Un certain nombre de parties prenantes ont souligné que ce serait peut-être sans précédent, et certainement une exception sur la scène internationale, et même parmi certains modèles et exemples nationaux, d'avoir une seule personne qui assume à la fois les rôles d'ombudsman, d'enquêteur et d'arbitre. D'après nos calculs, il y a eu 50 décisions du commissaire à la protection de la vie privée qui ont fait l'objet d'un litige devant une cour. Selon nos données, dans 70 % de ces affaires, la cour n'a pas maintenu la décision du CPVP. Si l'on s'attend à ce que le commissaire à la protection de la vie privée s'acquitte de toutes ces fonctions très distinctes, en plus des nouveaux pouvoirs importants qui lui ont été accordés...
La LPVPC accordera au commissaire à la protection de la vie privée de nouveaux pouvoirs pour faire appliquer la loi, dont celui de rendre les ordonnances ayant force exécutoire à l'issue des enquêtes, et ces ordonnances peuvent comprendre l'obligation de respecter la LPVPC ainsi que l'interruption des activités pour les organisations qui contreviennent à la LPVPC. La conformité peut être imposée dans le cadre d'un accord de conformité, et toutes les mesures prises pour respecter la LPVPC peuvent être rendues publiques.
Aussi, la LPVPC habilite le commissaire à recommander l'imposition de sanctions administratives pécuniaires. C'est à ce moment‑là que la recommandation serait faite au tribunal d'imposer une sanction. Les ordonnances et tous ces autres pouvoirs, cela appartient directement au commissaire, et non pas au tribunal. Il est aussi important de reconnaître que le tribunal a un rôle important à jouer en matière d'appel, et qu'il a une expertise dans ce domaine, puisque trois de ses six membres doivent être des experts chevronnés en matière de protection de la vie privée.
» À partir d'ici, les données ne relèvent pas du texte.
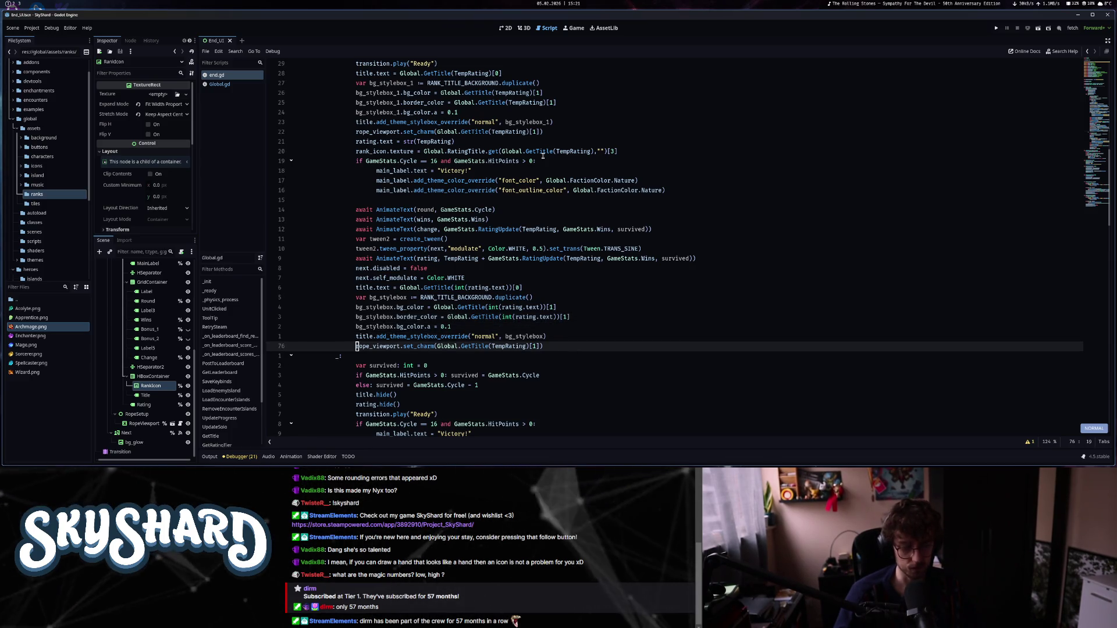
{"action": "key", "text": "i"}
{"action": "key", "text": "Escape"}
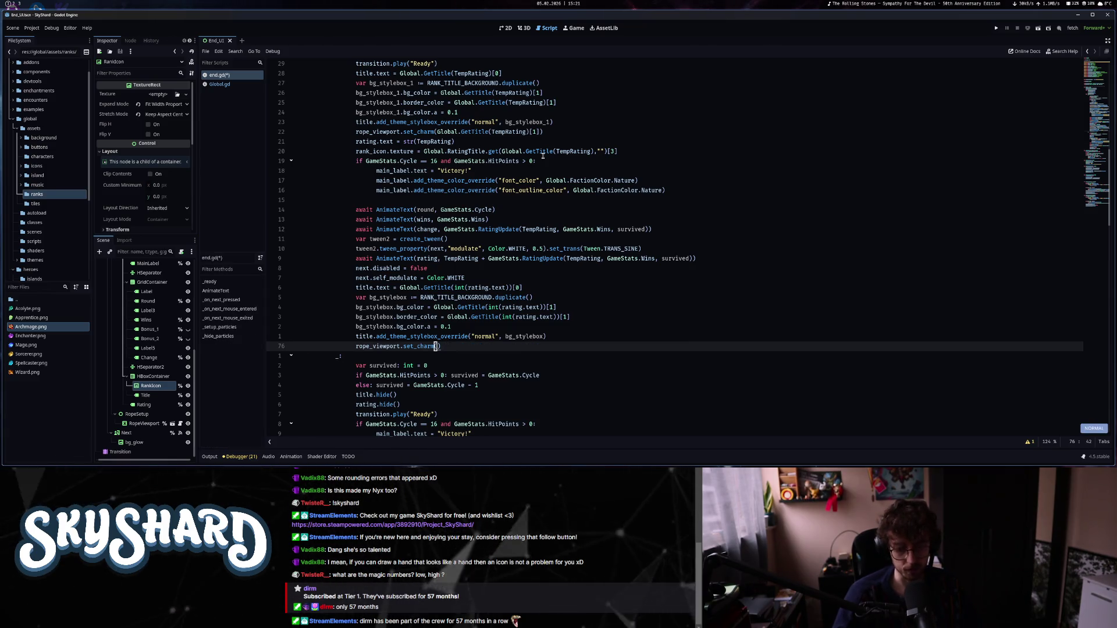
Try pasting an argument into set_charm(), then undo the duplicated paste.
{"action": "key", "text": "asciicircum"}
Je crois qu'il est aussi important de souligner que, à notre avis, il n'y a aucun risque de nuire aux enquêtes conjointes que le commissaire fédéral à la protection de la vie privée et ses homologues provinciaux pourraient entreprendre. Un certain nombre de nos homologues internationaux ont effectivement adopté des approches de ce type, avec un tribunal, par exemple l'Australie, la Nouvelle-Zélande et l'Irlande, et ce ne sont que ceux qui me viennent à l'esprit. Le Royaume-Uni a aussi une approche axée sur un tribunal, même si son organisation est légèrement différente. La Commission d'accès à l'information du Québec a aussi cette approche axée sur un tribunal, pour remplir ce rôle. Nous ne croyons pas que cela causera quelque problème que ce soit en ce qui concerne les enquêtes conjointes. À dire vrai, la LPVPC encourage et autorise spécifiquement le CPVP à collaborer avec d'autres organismes de réglementation, en partageant de l'information et en en tirant parti, pour protéger les Canadiens le mieux possible. Cela s'harmonise aussi avec les autres domaines sous réglementation fédérale, où on utilise des tribunaux: l'agriculture, le transport, la concurrence et le commerce international.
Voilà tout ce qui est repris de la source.